• [Task brief]
Output only the lines below from the one containing "table_cell [1152, 238, 1358, 295]" to the one containing "table_cell [399, 882, 1151, 939]", exactly as written, both ends kept.

======== Excerpted records ========

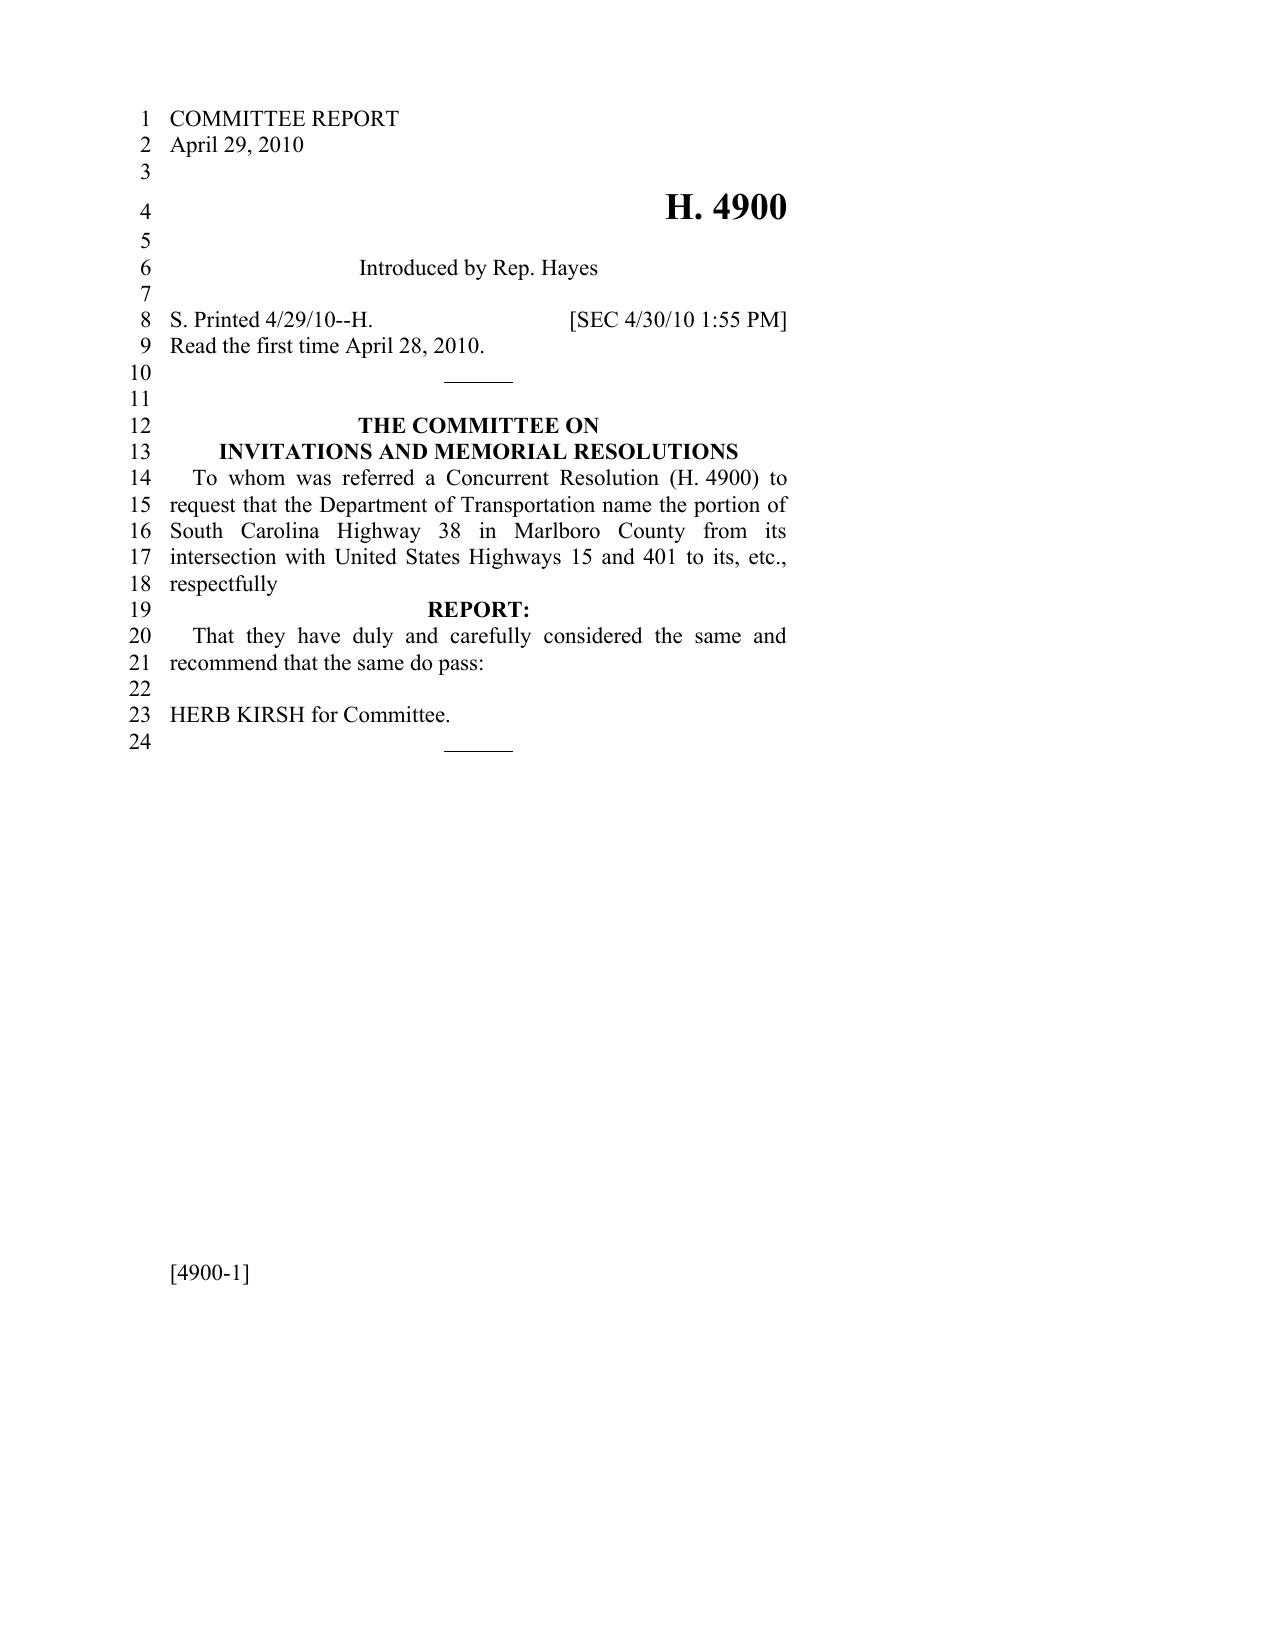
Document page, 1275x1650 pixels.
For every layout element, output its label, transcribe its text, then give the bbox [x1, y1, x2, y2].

text Read the first time April 28, 2010. [169, 333, 787, 359]
text To whom was referred a Concurrent Resolution (H. 4900) to request that the Department of Transportation name the portion of South Carolina Highway 38 in Marlboro County from its intersection with United States Highways 15 and 401 to its, etc., respectfully [169, 464, 787, 596]
text THE COMMITTEE ON [169, 412, 787, 438]
text COMMITTEE REPORT [169, 105, 787, 131]
text Introduced by Rep. Hayes [169, 253, 787, 280]
text REPORT: [169, 596, 787, 622]
text S. Printed 4/29/10--H. [SEC 4/30/10 1:55 PM] [169, 306, 787, 333]
text April 29, 2010 [169, 131, 787, 158]
text That they have duly and carefully considered the same and recommend that the same do pass: [169, 622, 787, 675]
text INVITATIONS AND MEMORIAL RESOLUTIONS [169, 438, 787, 464]
text H. 4900 [169, 184, 787, 227]
text HERB KIRSH for Committee. [169, 702, 787, 728]
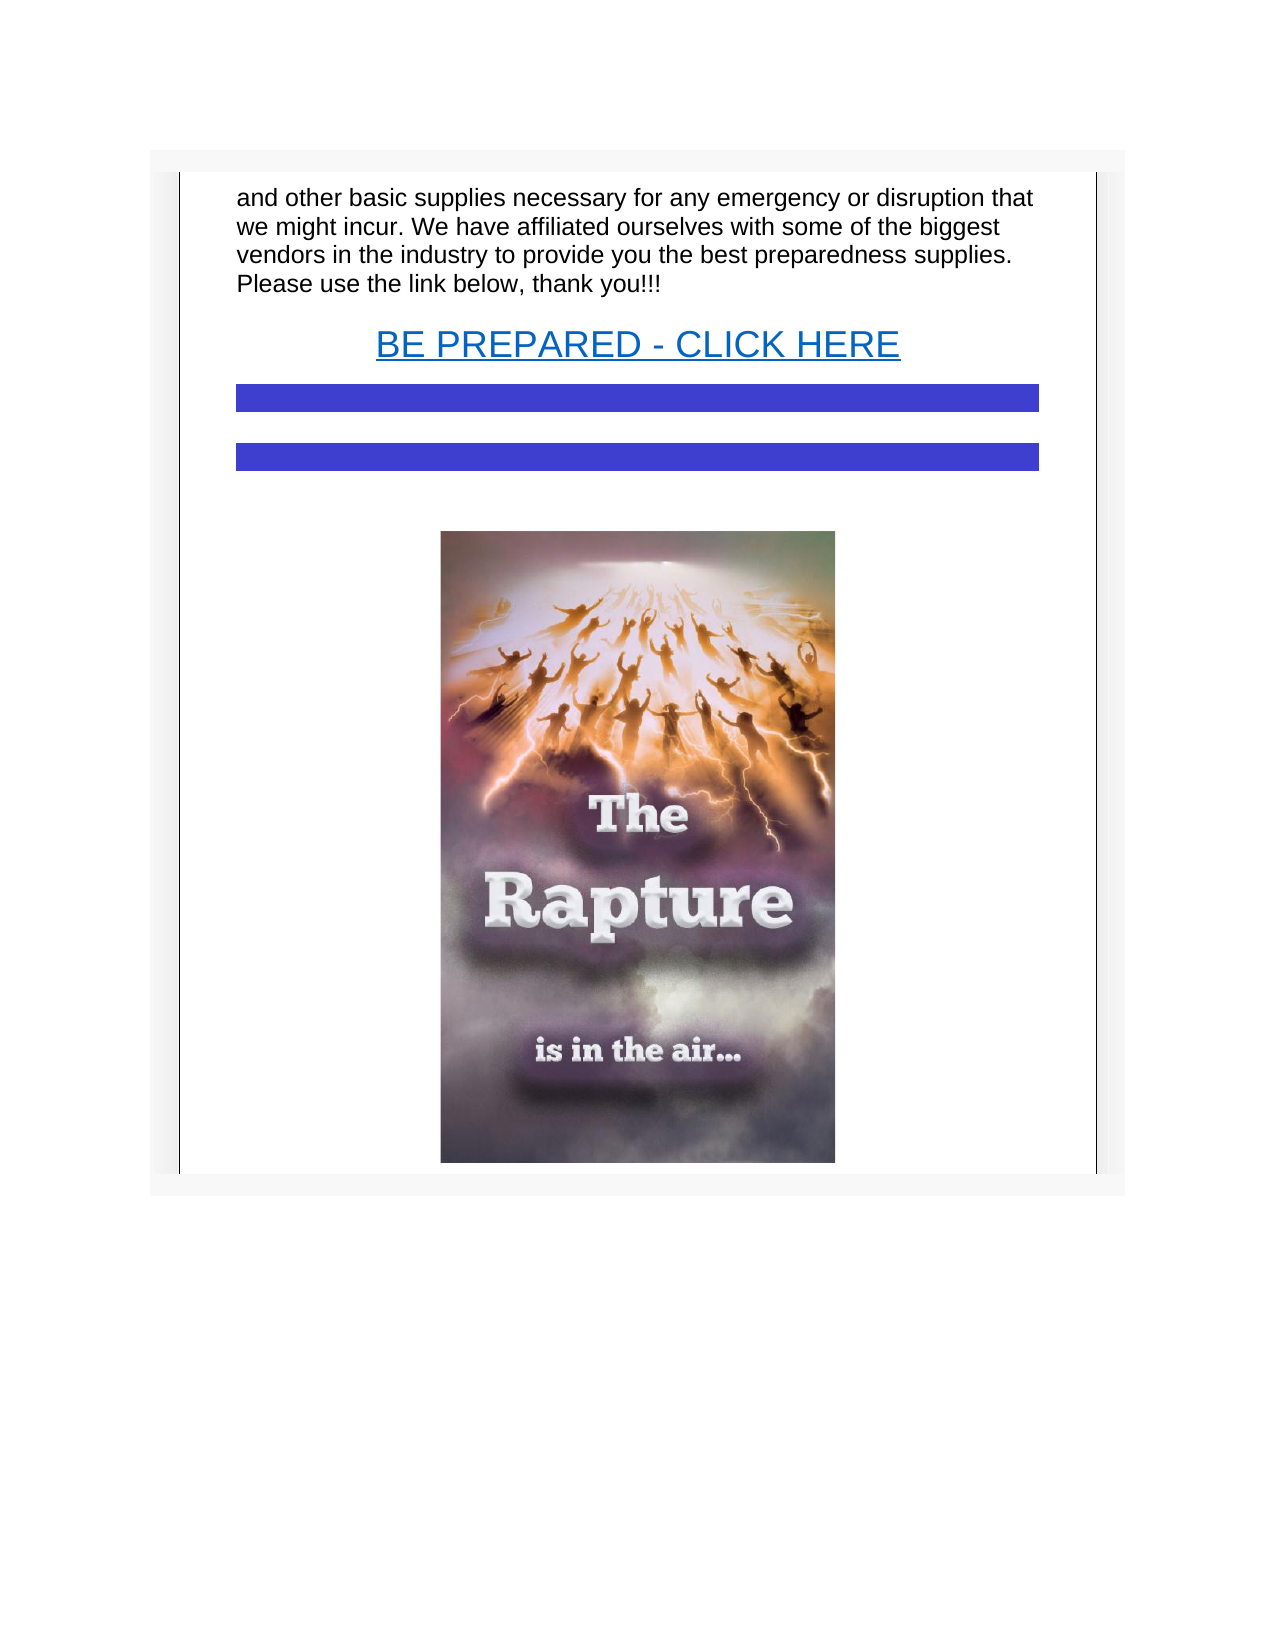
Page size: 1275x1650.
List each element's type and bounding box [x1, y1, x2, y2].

table_header [150, 150, 1125, 1196]
picture [440, 531, 836, 1163]
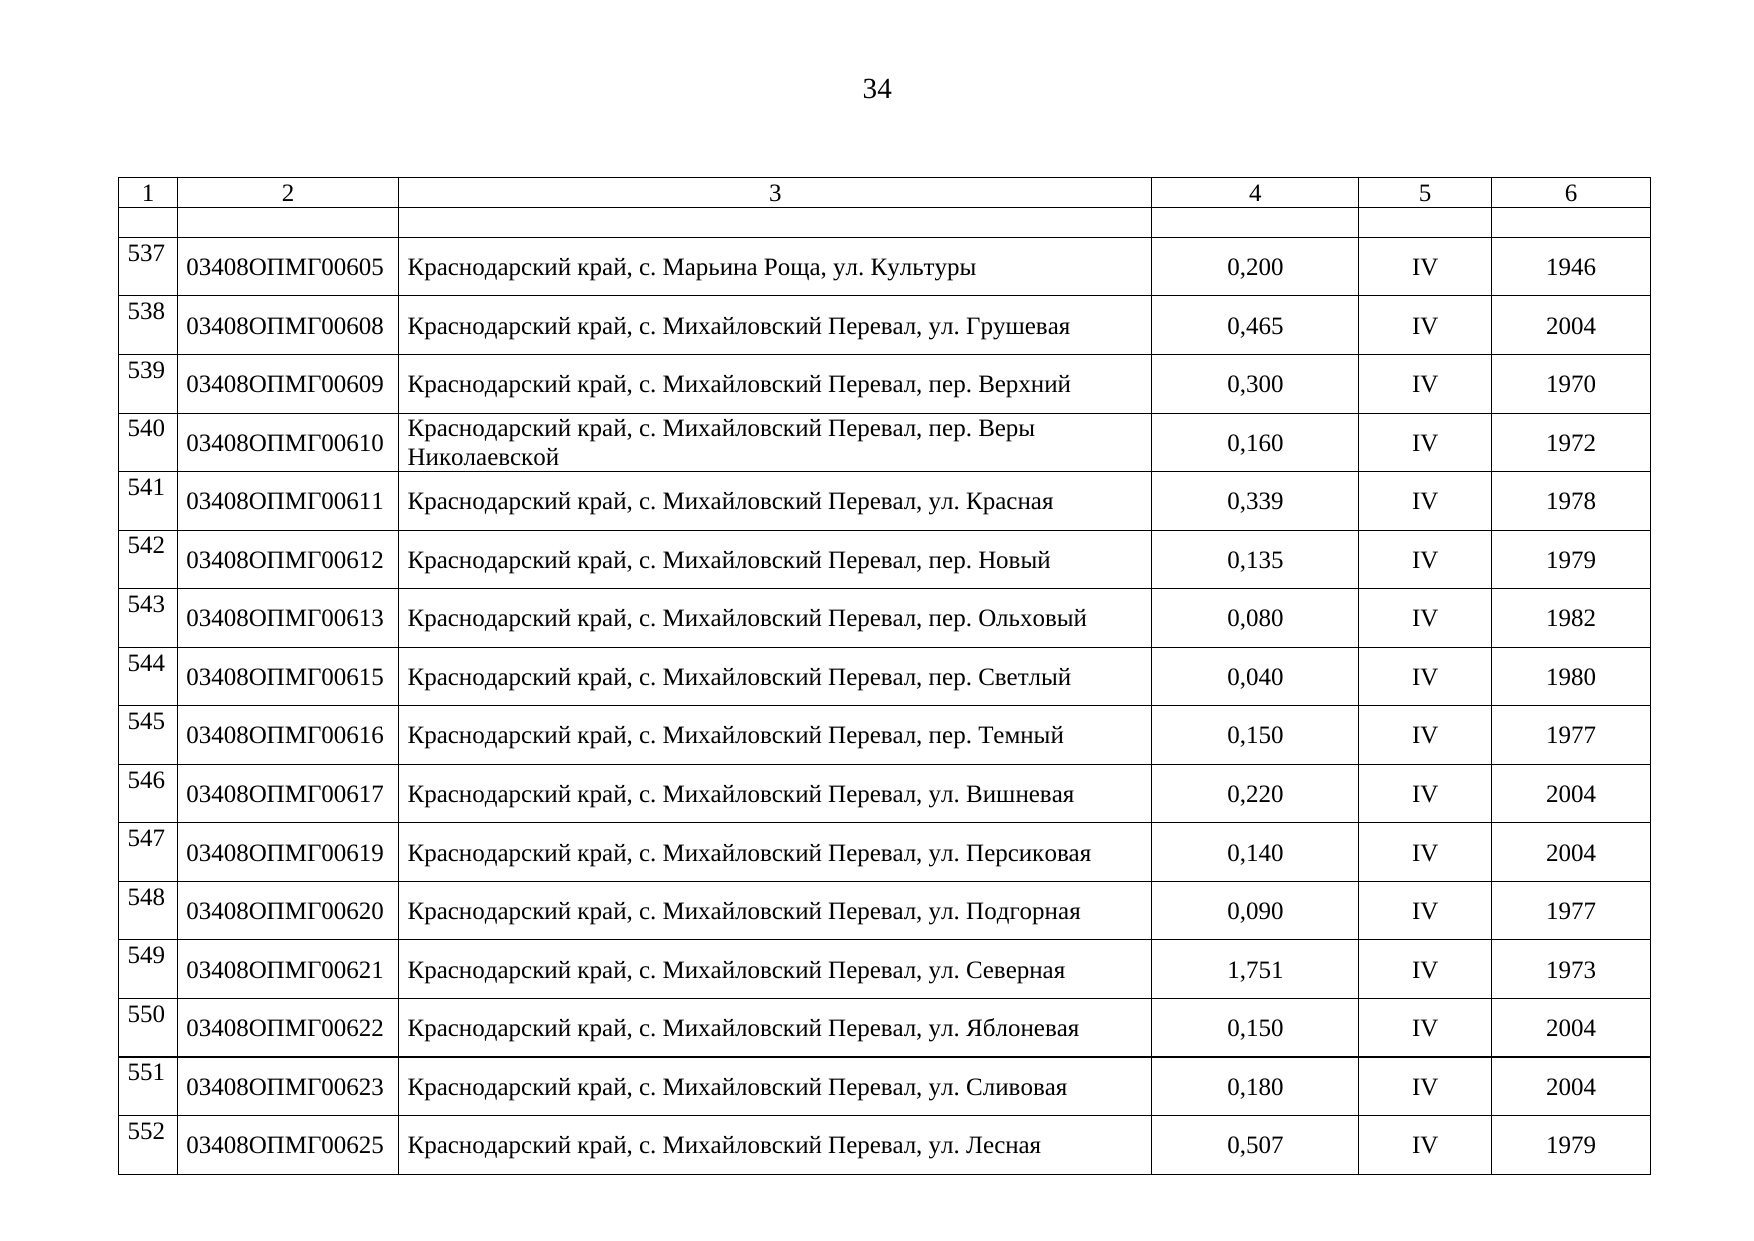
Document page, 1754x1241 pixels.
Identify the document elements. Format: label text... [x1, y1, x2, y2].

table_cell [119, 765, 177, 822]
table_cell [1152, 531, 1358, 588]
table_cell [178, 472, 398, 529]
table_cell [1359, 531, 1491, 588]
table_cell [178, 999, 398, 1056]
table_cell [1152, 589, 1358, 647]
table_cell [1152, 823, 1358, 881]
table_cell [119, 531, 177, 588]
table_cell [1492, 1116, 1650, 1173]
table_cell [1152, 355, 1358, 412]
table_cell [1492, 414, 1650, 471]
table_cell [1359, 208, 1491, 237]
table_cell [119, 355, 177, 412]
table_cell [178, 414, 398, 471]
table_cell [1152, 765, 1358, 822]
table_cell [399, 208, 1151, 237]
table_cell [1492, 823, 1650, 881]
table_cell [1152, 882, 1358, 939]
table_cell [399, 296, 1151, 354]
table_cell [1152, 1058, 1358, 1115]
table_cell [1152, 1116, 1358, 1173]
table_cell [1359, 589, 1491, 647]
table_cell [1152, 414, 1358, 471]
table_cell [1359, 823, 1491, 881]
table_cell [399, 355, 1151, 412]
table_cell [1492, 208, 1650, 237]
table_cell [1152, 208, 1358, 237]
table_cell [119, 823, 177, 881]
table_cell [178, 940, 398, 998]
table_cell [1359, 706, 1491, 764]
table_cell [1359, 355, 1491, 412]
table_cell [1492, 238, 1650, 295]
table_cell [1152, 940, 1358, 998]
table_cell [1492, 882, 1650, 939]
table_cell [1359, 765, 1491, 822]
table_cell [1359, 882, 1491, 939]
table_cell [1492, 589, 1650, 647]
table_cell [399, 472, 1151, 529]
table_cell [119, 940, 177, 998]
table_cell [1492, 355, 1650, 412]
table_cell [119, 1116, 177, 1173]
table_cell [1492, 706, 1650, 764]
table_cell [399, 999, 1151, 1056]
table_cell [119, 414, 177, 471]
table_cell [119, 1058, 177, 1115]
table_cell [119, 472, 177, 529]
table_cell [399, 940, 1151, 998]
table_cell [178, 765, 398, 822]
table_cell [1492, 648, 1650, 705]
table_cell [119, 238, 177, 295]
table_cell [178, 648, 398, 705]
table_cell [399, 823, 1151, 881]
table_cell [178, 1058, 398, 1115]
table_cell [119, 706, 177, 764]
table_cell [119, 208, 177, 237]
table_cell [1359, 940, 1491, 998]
table_header 3 [399, 178, 1151, 207]
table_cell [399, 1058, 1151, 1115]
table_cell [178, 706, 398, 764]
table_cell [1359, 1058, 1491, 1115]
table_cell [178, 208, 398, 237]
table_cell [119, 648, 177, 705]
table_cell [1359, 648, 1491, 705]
table_header 5 [1359, 178, 1491, 207]
table_header 1 [119, 178, 177, 207]
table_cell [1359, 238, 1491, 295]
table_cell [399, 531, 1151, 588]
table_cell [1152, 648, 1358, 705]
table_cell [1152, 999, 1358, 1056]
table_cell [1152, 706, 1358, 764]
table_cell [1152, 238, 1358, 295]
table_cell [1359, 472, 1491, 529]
table_header 2 [178, 178, 398, 207]
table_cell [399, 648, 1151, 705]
table_header 4 [1152, 178, 1358, 207]
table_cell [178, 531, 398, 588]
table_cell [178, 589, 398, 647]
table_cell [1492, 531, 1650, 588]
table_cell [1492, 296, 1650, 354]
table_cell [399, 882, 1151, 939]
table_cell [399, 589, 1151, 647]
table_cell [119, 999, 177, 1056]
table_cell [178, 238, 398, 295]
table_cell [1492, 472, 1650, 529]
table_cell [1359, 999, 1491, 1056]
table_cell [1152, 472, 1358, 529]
table_header 6 [1492, 178, 1650, 207]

========

• [Solution for this problem]
table_cell [1152, 238, 1358, 295]
table_cell [1359, 472, 1491, 529]
table_header 2 [178, 178, 398, 207]
table_cell [399, 648, 1151, 705]
table_header 4 [1152, 178, 1358, 207]
table_cell [178, 531, 398, 588]
table_cell [178, 589, 398, 647]
table_cell [1492, 531, 1650, 588]
table_cell [1492, 296, 1650, 354]
table_cell [399, 882, 1151, 939]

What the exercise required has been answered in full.